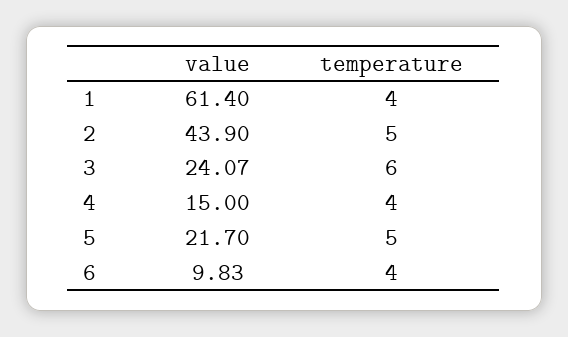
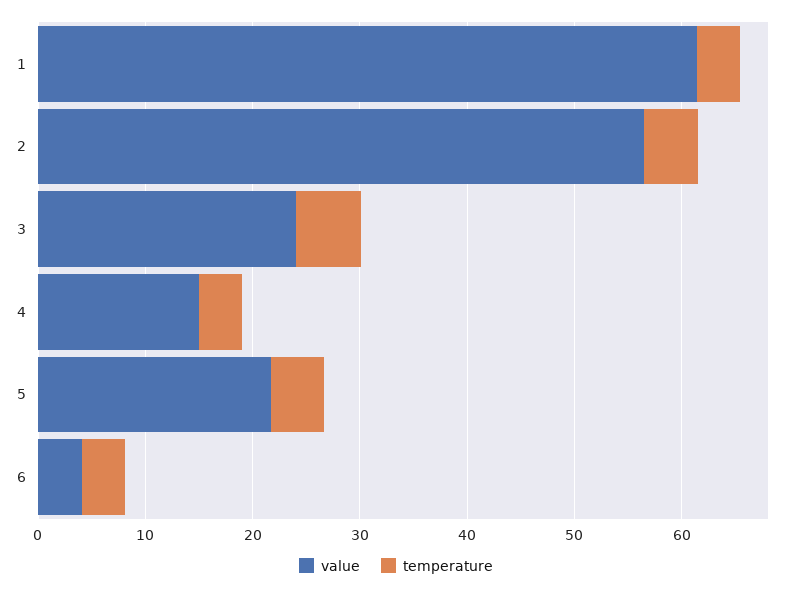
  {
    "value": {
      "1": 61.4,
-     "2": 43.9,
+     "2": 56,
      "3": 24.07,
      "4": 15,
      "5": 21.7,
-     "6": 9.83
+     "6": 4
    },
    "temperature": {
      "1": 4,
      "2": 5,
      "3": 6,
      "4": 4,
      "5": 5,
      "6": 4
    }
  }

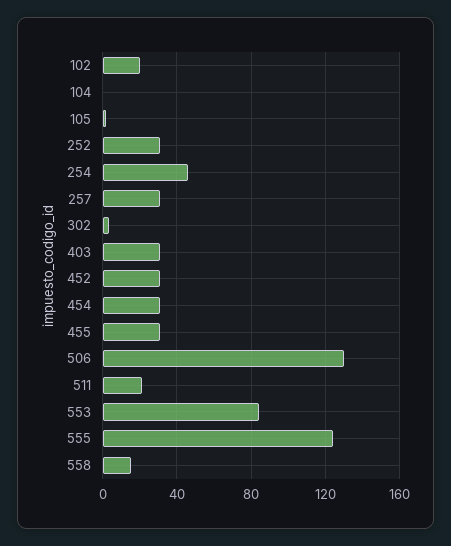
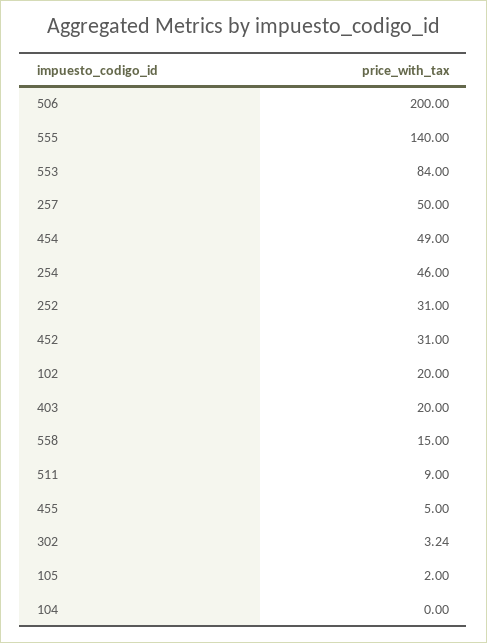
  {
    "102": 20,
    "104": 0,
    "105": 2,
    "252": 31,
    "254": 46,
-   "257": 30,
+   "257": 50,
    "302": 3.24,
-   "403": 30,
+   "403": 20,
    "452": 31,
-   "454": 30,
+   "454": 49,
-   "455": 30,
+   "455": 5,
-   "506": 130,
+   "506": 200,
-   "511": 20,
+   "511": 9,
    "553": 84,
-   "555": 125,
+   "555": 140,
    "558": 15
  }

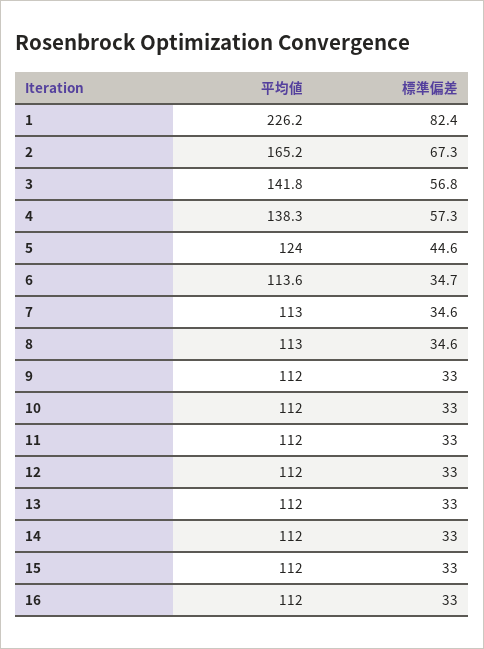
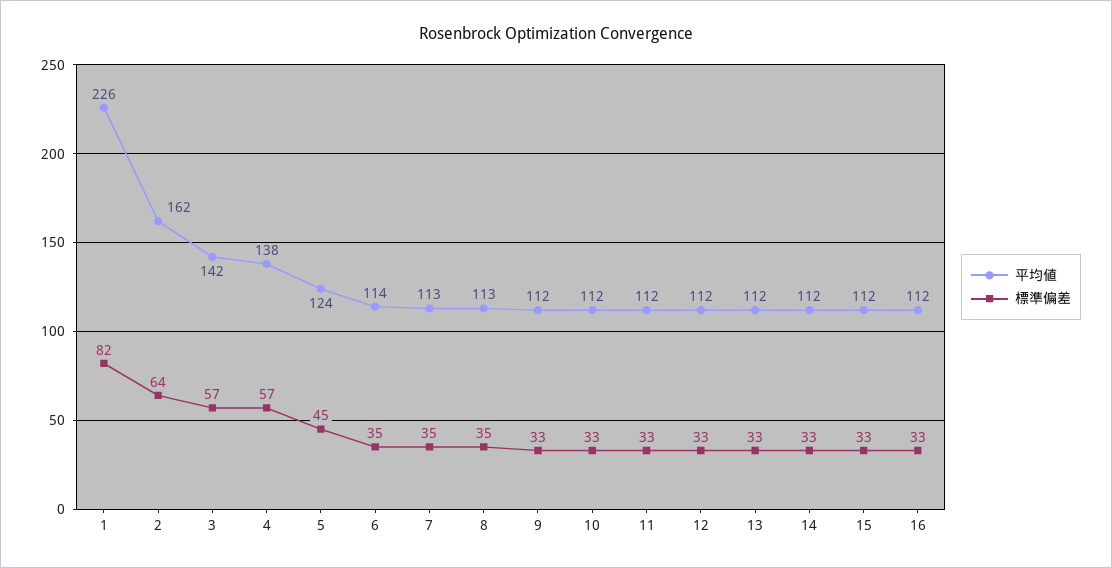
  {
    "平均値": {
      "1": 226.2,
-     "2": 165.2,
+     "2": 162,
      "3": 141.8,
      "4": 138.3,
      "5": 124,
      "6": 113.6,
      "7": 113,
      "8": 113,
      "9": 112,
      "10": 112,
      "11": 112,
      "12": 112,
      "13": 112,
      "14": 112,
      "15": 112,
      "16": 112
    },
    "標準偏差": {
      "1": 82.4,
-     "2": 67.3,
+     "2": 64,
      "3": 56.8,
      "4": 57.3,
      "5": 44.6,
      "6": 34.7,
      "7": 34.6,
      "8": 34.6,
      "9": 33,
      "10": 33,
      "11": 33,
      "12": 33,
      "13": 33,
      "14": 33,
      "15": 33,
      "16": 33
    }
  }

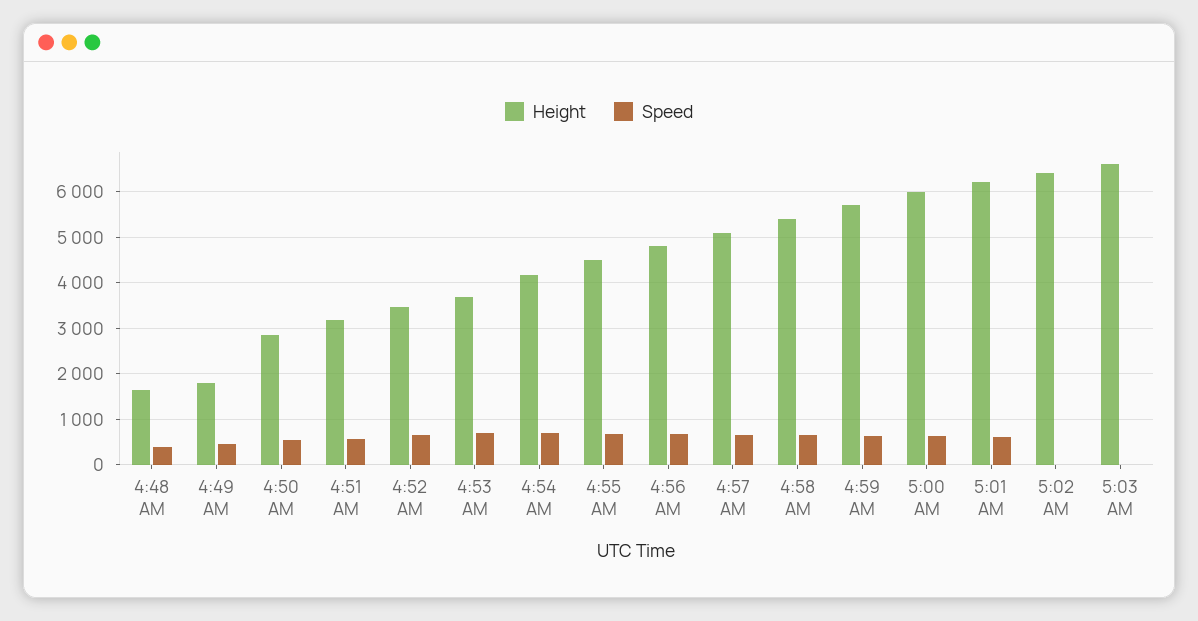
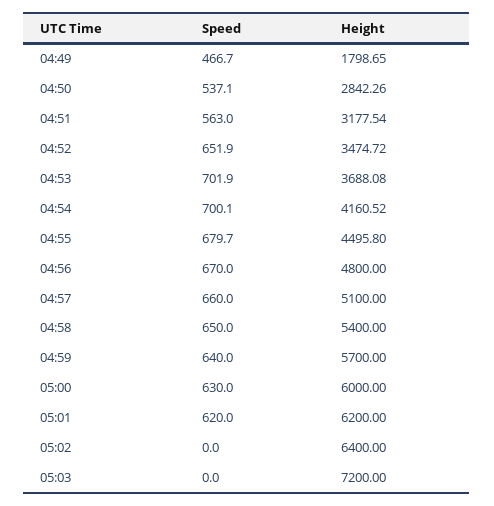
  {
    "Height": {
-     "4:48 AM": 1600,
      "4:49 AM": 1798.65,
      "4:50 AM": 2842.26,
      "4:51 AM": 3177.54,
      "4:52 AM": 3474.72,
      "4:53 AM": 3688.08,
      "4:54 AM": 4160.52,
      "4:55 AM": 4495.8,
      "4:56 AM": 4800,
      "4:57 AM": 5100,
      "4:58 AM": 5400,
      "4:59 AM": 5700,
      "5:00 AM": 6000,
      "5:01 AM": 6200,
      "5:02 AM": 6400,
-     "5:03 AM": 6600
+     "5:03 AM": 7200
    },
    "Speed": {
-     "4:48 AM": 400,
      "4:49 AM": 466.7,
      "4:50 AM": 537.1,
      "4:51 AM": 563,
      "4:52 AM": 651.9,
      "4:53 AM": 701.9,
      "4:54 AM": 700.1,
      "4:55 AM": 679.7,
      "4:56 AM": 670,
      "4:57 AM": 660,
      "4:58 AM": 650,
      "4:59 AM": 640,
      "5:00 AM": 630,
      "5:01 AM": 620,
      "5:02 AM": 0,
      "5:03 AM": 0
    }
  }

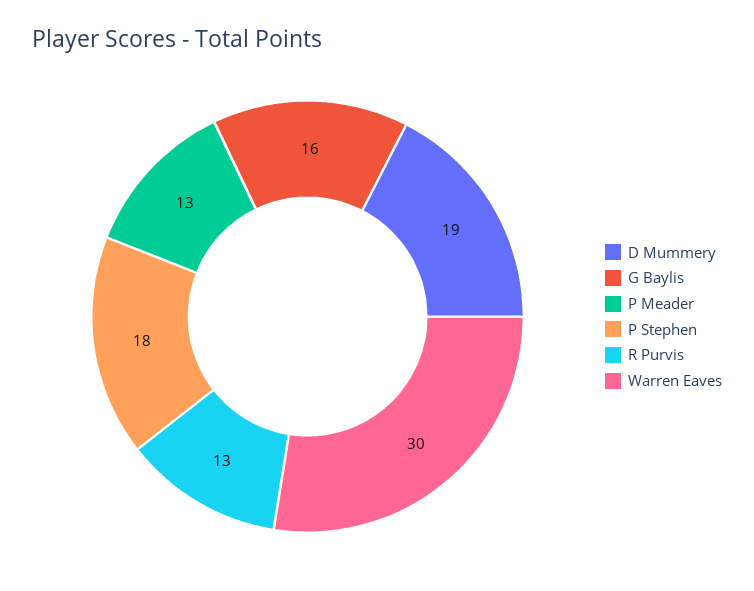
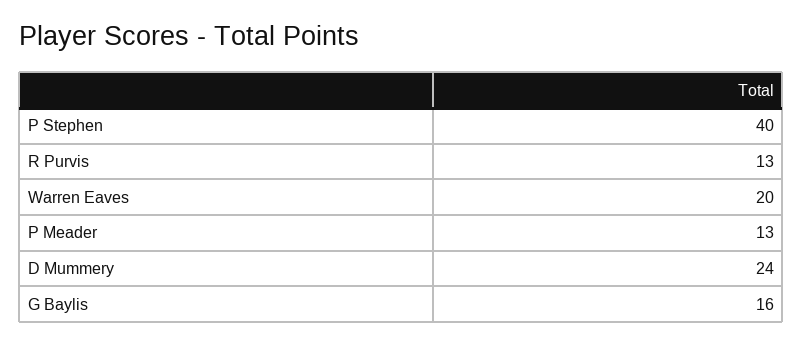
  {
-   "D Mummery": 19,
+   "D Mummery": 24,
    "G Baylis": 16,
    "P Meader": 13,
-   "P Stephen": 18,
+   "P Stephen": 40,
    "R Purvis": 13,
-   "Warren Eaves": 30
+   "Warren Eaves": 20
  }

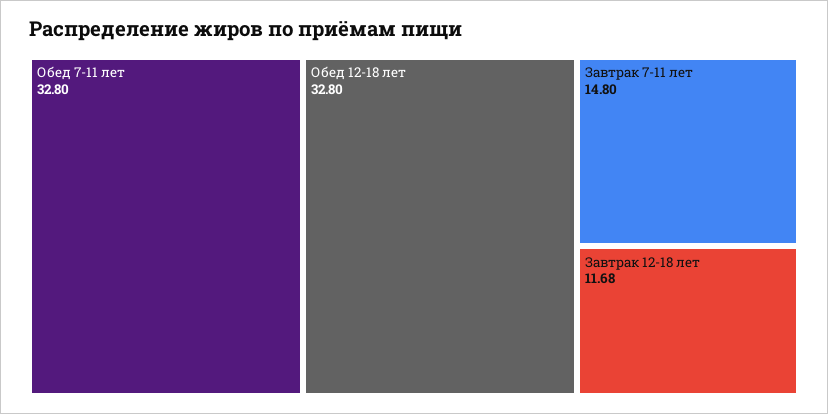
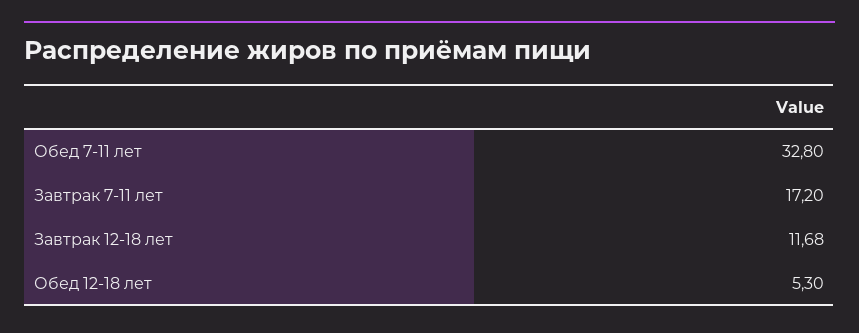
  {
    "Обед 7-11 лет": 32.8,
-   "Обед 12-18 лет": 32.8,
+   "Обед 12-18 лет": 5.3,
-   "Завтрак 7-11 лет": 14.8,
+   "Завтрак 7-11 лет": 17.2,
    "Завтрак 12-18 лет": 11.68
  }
##############################
§ **Exercise instructions**
Whenever a line in the records above contains the string "Завтрак", copy that line.

§ **Result of this task**
-   "Завтрак 7-11 лет": 14.8,
+   "Завтрак 7-11 лет": 17.2,
    "Завтрак 12-18 лет": 11.68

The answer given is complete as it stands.